[REQUIREMENT]
Return the full set of entries below exactly, leaving every image out.

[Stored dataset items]
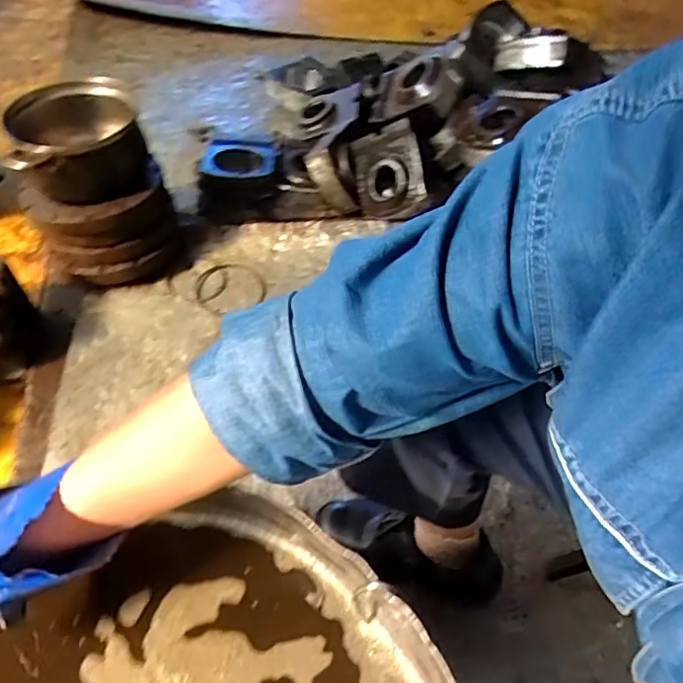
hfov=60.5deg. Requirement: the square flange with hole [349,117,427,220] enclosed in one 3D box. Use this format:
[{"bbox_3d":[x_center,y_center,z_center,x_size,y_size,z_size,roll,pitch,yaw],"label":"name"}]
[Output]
[{"bbox_3d":[0.103,-0.370,1.267,0.144,0.187,0.038,-15,12,-1],"label":"square flange with hole"}]

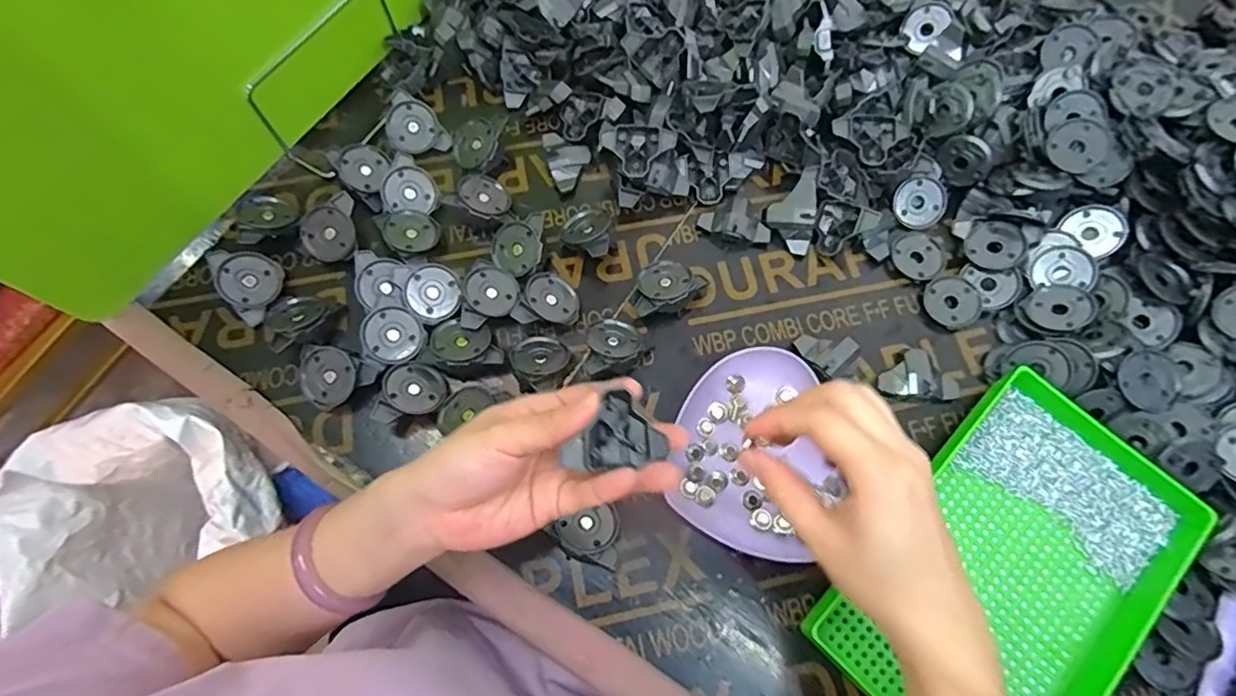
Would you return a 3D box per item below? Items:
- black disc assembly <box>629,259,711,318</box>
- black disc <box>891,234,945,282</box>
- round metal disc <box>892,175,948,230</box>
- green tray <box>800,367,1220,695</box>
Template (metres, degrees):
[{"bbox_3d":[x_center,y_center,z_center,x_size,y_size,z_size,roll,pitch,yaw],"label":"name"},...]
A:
[{"bbox_3d":[0.037,-0.047,0.477,0.056,0.024,0.042,-41,76,-13],"label":"black disc assembly"},{"bbox_3d":[0.252,-0.076,0.499,0.040,0.004,0.038,0,71,0],"label":"black disc"},{"bbox_3d":[0.259,-0.125,0.511,0.044,0.004,0.044,0,96,4],"label":"round metal disc"},{"bbox_3d":[0.267,0.149,0.401,0.153,0.035,0.253,41,76,12],"label":"green tray"}]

[RESULT]
hfov=60.5deg. Requirement: the square flange with hole [349,117,427,220] enclosed in one 3D box. Use this format:
[{"bbox_3d":[x_center,y_center,z_center,x_size,y_size,z_size,roll,pitch,yaw],"label":"name"}]
[Output]
[{"bbox_3d":[0.103,-0.370,1.267,0.144,0.187,0.038,-15,12,-1],"label":"square flange with hole"}]

Would you return a 3D box per item below? Items:
- black disc assembly <box>629,259,711,318</box>
- black disc <box>891,234,945,282</box>
- round metal disc <box>892,175,948,230</box>
- green tray <box>800,367,1220,695</box>
Template (metres, degrees):
[{"bbox_3d":[x_center,y_center,z_center,x_size,y_size,z_size,roll,pitch,yaw],"label":"name"},...]
A:
[{"bbox_3d":[0.037,-0.047,0.477,0.056,0.024,0.042,-41,76,-13],"label":"black disc assembly"},{"bbox_3d":[0.252,-0.076,0.499,0.040,0.004,0.038,0,71,0],"label":"black disc"},{"bbox_3d":[0.259,-0.125,0.511,0.044,0.004,0.044,0,96,4],"label":"round metal disc"},{"bbox_3d":[0.267,0.149,0.401,0.153,0.035,0.253,41,76,12],"label":"green tray"}]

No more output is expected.